Acclaimed Wright State University scientist Julian Gomez-Cambronero will be honored in his native Spain for contributions to science.
A biochemistry and molecular biology professor and Brage Golding Distinguished Professor Award recipient, Cambronero will receive the prestigious Communications Award conferred by Cadena SER at a June 22 ceremony for contributing to the dissemination of science and the wonders of nature, his successful scientific career and for enhancing the name of Ciudad Real, a city of 75,000 in the famed La Mancha region of Spain.
“Going back to La Mancha to receive this award has a special meaning to me,” he said. “It’s where I was born and I have great memories of the places and the people.”
Cambronero grew up in Manzanares, a municipality in Ciudad Real. He was recognized by Manzanares in 2014 for scientific achievement as well as having created a large model of the solar system in a local park.
“This Communications Award means a lot to me as it recognizes not only my work in the laboratory as a scientist, but also one as an educator and communicator,” he said. “I have shared in my writings the passion and awe for the wonderful world of nature and the scientific discoveries with the general public and especially with children. They themselves are ‘scientists’ as they always ask the nagging question ‘why?’ and then, ‘but why’ after a first answer is insufficient. All of this is at the core of what we as professional scientists do every day in trying to understand the inner workings of nature.”
Recent achievements of Cambronero’s research laboratory are expected to be detailed during the ceremony.
Cambronero recently returned to Wright State following a six-month visiting professorship at Harvard University as part of a $1.5 million National Institutes of Health grant in which he is principal investigator.

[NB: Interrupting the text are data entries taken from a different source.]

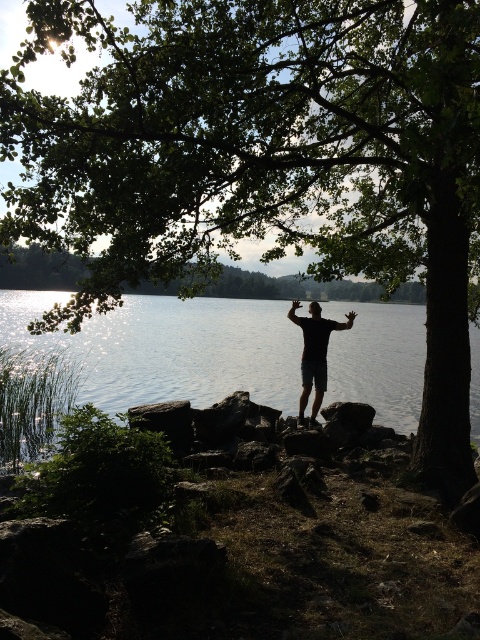
You are a photographer trying to capture the scene of the person at the lakeside. You notice the black matte shorts at center and the black matte arm at center. Which object should you focus on first to ensure both are in sharp focus, considering their positions?

The black matte shorts at center is in front of the black matte arm at center. To ensure both are in sharp focus, you should focus on the black matte arm at center first since it is farther away, allowing the shorts in front to also be in focus with proper depth of field.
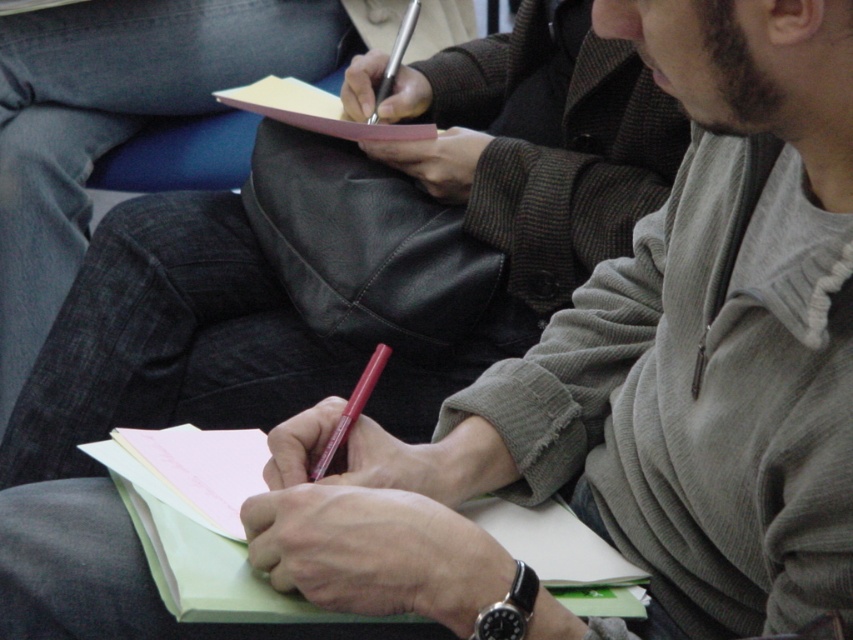
You have two writing tools in front of you, a matte pink pencil at center and a metallic silver pen at upper center. Which one is thinner?

The matte pink pencil at center is thinner than the metallic silver pen at upper center.

You are an artist trying to sketch the scene. You need to decide which object to focus on first based on their positions. Which object is nearer to you, the matte pink pencil at center or the metallic silver pen at upper center?

The matte pink pencil at center is closer to the viewer than the metallic silver pen at upper center, so you should focus on the matte pink pencil at center first.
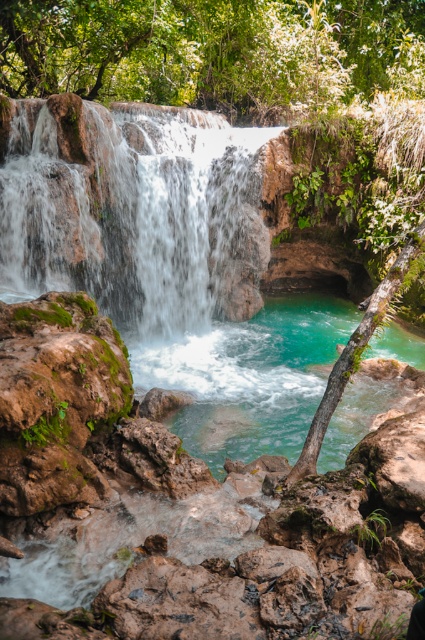
You are standing at the edge of the waterfall and see the point marked at coordinates [127,211]. What can you observe at that point?

At the coordinates [127,211], there is translucent white water at center, which is part of the cascading waterfall surrounded by lush greenery.

You are standing at the edge of the waterfall and see the translucent white water at center and the turquoise glossy water at center. Which one is positioned to the left side from your viewpoint?

The translucent white water at center is positioned to the left of the turquoise glossy water at center.

You are standing at the edge of the waterfall and see both the translucent white water at center and the turquoise glossy water at center. Which one is closer to you?

A: The translucent white water at center is closer to you because it is further to the viewer than the turquoise glossy water at center.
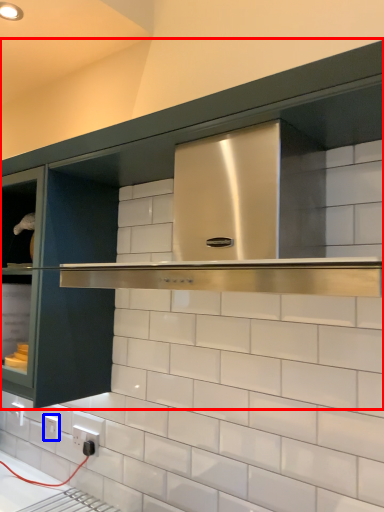
Question: Which object is closer to the camera taking this photo, cabinetry (highlighted by a red box) or electric outlet (highlighted by a blue box)?

Choices:
 (A) cabinetry
 (B) electric outlet

Answer: (A)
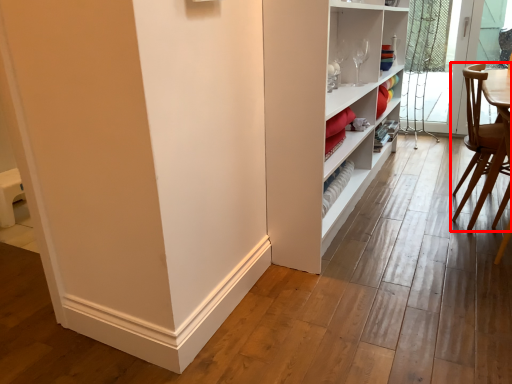
Question: From the image, what is the correct spatial relationship of chair (annotated by the red box) in relation to screen door?

Choices:
 (A) left
 (B) right

Answer: (A)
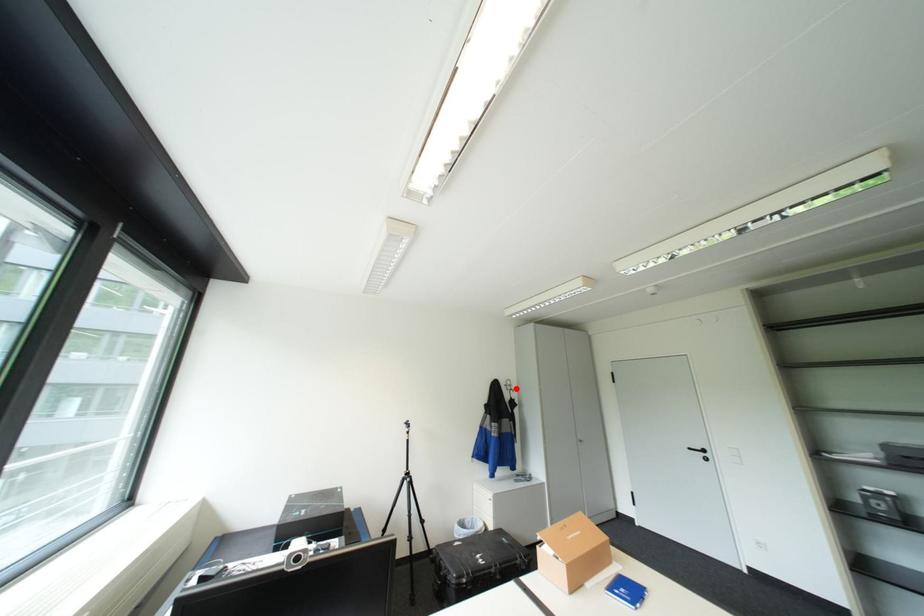
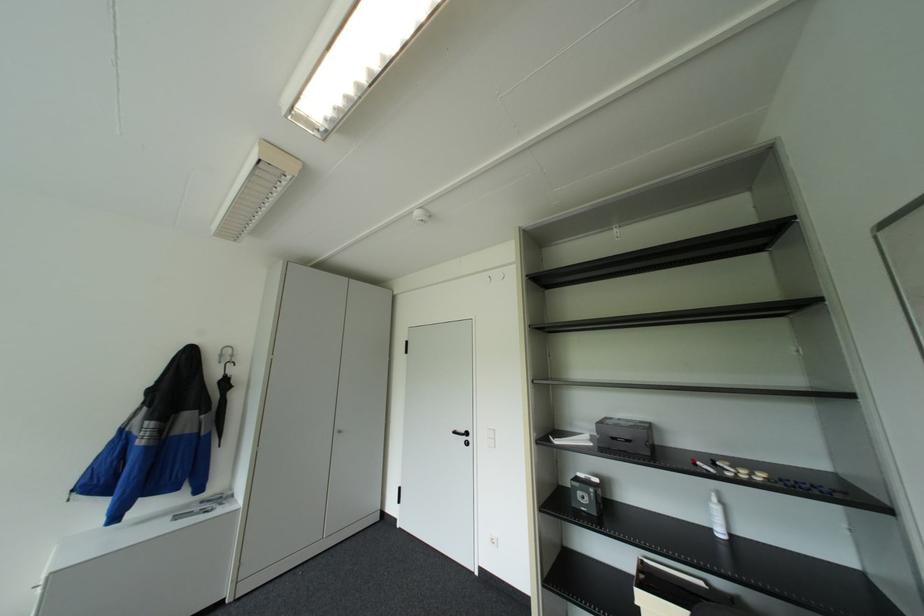
Where in the second image is the point corresponding to the highlighted location from the first image?

(227, 361)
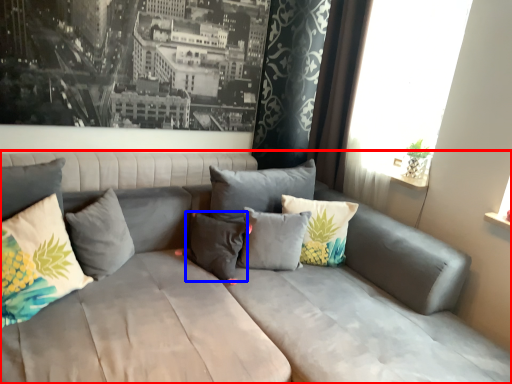
Question: Which object is further to the camera taking this photo, studio couch (highlighted by a red box) or pillow (highlighted by a blue box)?

Choices:
 (A) studio couch
 (B) pillow

Answer: (B)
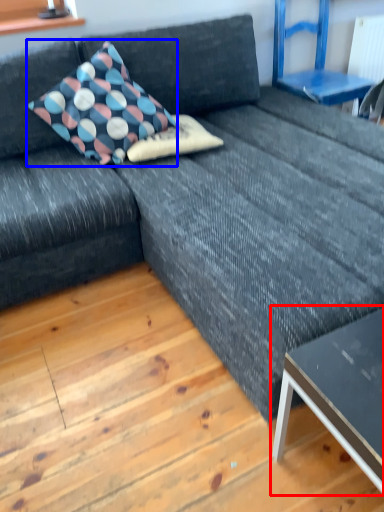
Question: Which object appears closest to the camera in this image, table (highlighted by a red box) or pillow (highlighted by a blue box)?

Choices:
 (A) table
 (B) pillow

Answer: (A)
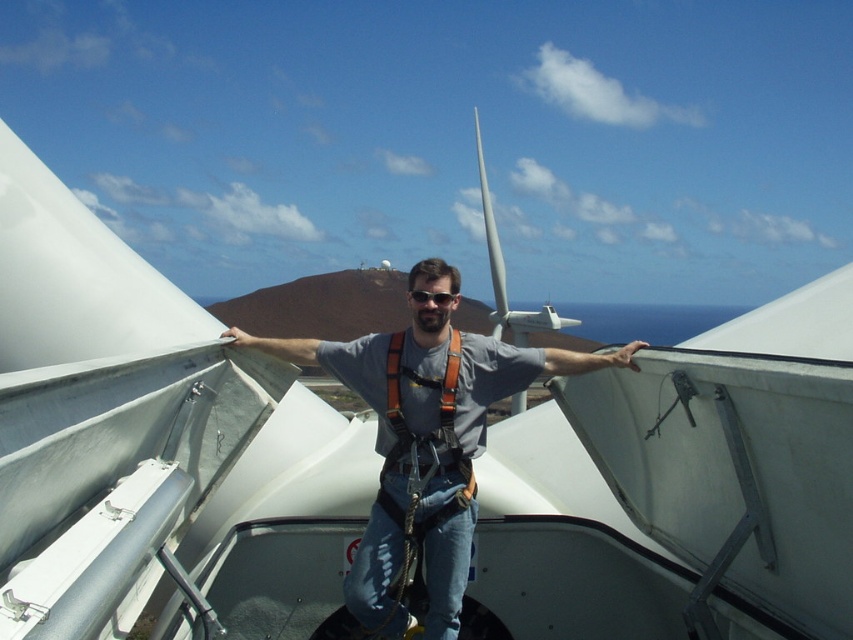
You are a safety inspector reviewing the image of a worker on a wind turbine. You notice the orange fabric safety vest at center and the black plastic goggles at center. Which piece of safety equipment is positioned closer to the worker?

The orange fabric safety vest at center is closer to the viewer than the black plastic goggles at center, so the safety vest is positioned closer to the worker.

You are a safety inspector reviewing the image of a worker on a wind turbine. You notice the gray fabric construction worker at center and the orange fabric safety vest at center. Which object appears smaller in the image?

The gray fabric construction worker at center appears smaller compared to the orange fabric safety vest at center.

Based on the photo, you are a safety inspector reviewing the image of a worker on a wind turbine. The worker is wearing an orange fabric safety vest at center and black plastic goggles at center. Based on the image, which item is wider?

The orange fabric safety vest at center might be wider than black plastic goggles at center.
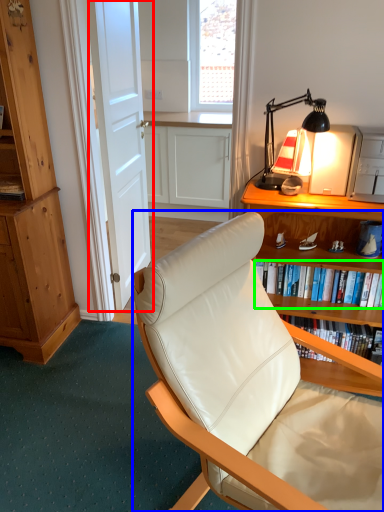
Question: Based on their relative distances, which object is farther from door (highlighted by a red box)? Choose from chair (highlighted by a blue box) and book (highlighted by a green box).

Choices:
 (A) chair
 (B) book

Answer: (A)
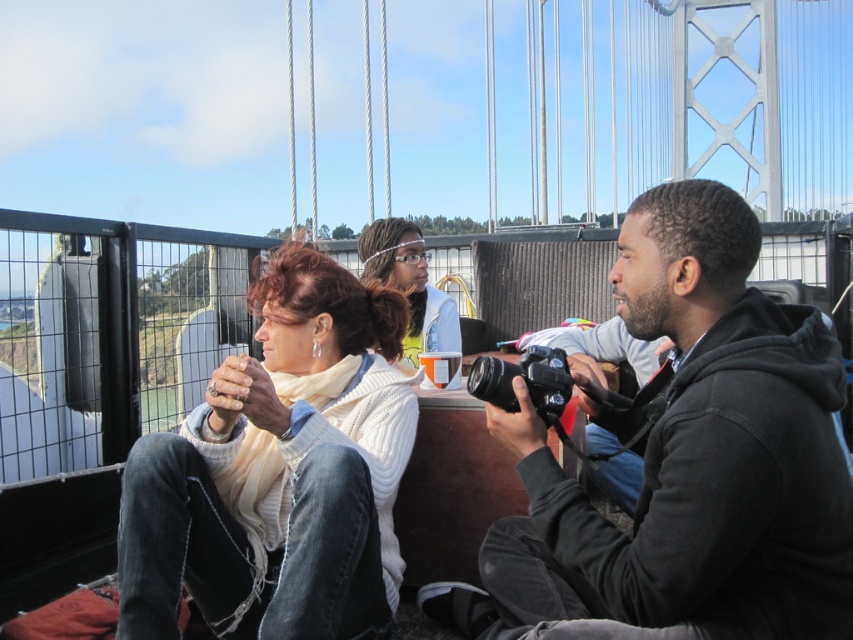
Question: Estimate the real-world distances between objects in this image. Which object is farther from the white matte hairband at center?

Choices:
 (A) black matte camera at center
 (B) white knit sweater at center

Answer: (A)

Question: Can you confirm if black matte camera at center is positioned to the left of white knit sweater at center?

Choices:
 (A) yes
 (B) no

Answer: (B)

Question: Does white knit sweater at center appear over white matte hairband at center?

Choices:
 (A) no
 (B) yes

Answer: (A)

Question: Among these points, which one is nearest to the camera?

Choices:
 (A) (838, 456)
 (B) (202, 598)

Answer: (A)

Question: Estimate the real-world distances between objects in this image. Which object is farther from the black matte camera at center?

Choices:
 (A) white matte hairband at center
 (B) white knit sweater at center

Answer: (A)

Question: Does black matte camera at center appear under white matte hairband at center?

Choices:
 (A) yes
 (B) no

Answer: (A)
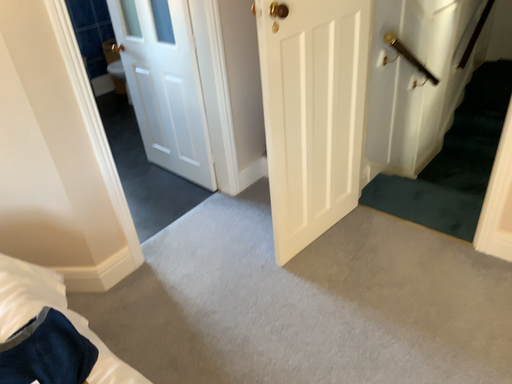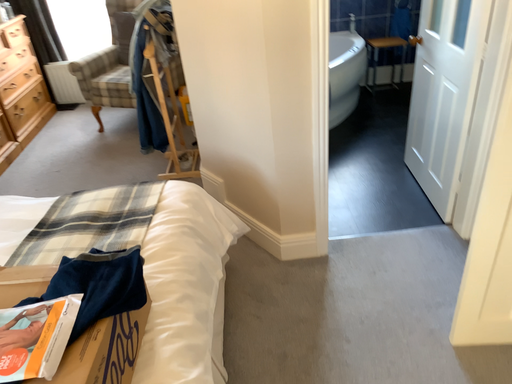
Question: How did the camera likely rotate when shooting the video?

Choices:
 (A) rotated left
 (B) rotated right

Answer: (A)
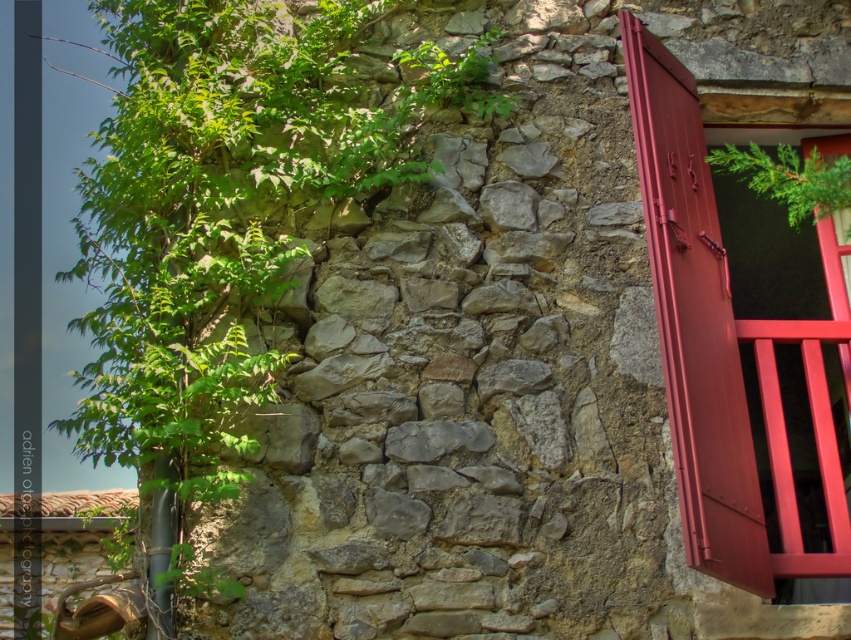
Image resolution: width=851 pixels, height=640 pixels. Describe the element at coordinates (226, 209) in the screenshot. I see `green leafy plant at upper left` at that location.

Between point (197, 400) and point (750, 524), which one is positioned in front?

Point (750, 524) is more forward.

Between point (332, 81) and point (769, 342), which one is positioned in front?

Point (769, 342) is in front.

In order to click on green leafy plant at upper left in this screenshot , I will do `click(226, 209)`.

Can you confirm if matte red wooden door at right is shorter than green leafy plant at upper right?

In fact, matte red wooden door at right may be taller than green leafy plant at upper right.

Is matte red wooden door at right positioned at the back of green leafy plant at upper right?

No, matte red wooden door at right is closer to the viewer.

Image resolution: width=851 pixels, height=640 pixels. What do you see at coordinates (724, 348) in the screenshot?
I see `matte red wooden door at right` at bounding box center [724, 348].

Find the location of `matte red wooden door at right`. matte red wooden door at right is located at coordinates (724, 348).

Is green leafy plant at upper left smaller than green leafy plant at upper right?

Incorrect, green leafy plant at upper left is not smaller in size than green leafy plant at upper right.

Does green leafy plant at upper left have a greater width compared to green leafy plant at upper right?

Correct, the width of green leafy plant at upper left exceeds that of green leafy plant at upper right.

The height and width of the screenshot is (640, 851). What are the coordinates of `green leafy plant at upper left` in the screenshot? It's located at (226, 209).

Where is `green leafy plant at upper left`? The height and width of the screenshot is (640, 851). green leafy plant at upper left is located at coordinates (226, 209).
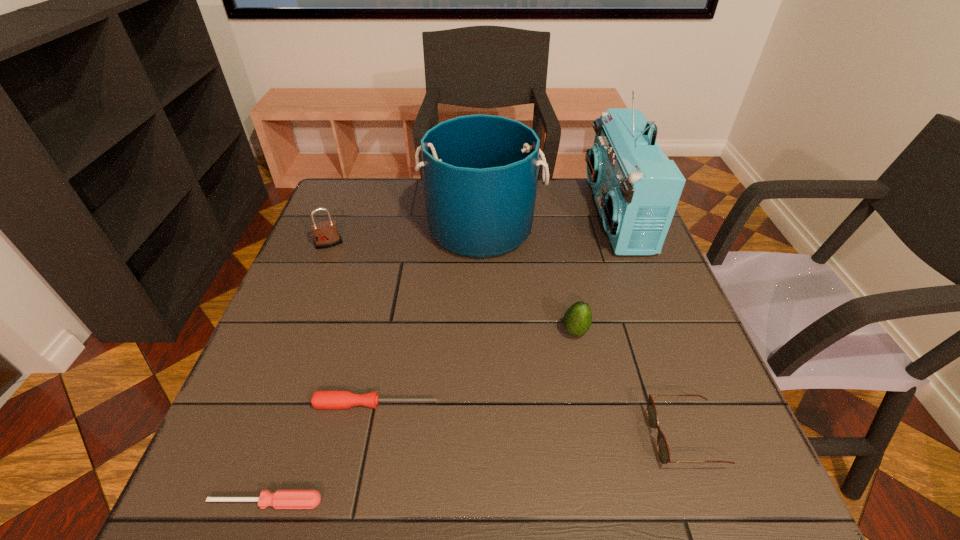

The visiting professorship enabled Cambronero to tap into world-class expertise (with Harvard researchers Charles Serhan and Gregory Stahl) as well as models and equipment at Harvard to investigate a technique used in ischemia/reperfusion injury, in which tissue is damaged when blood supply returns to it after a lack of oxygen, and the role of inflammation.
Cambronero and his team also recently discovered a key protein that plays a critical role in the development of breast cancer tumors and the spread of the disease to the nearby lungs.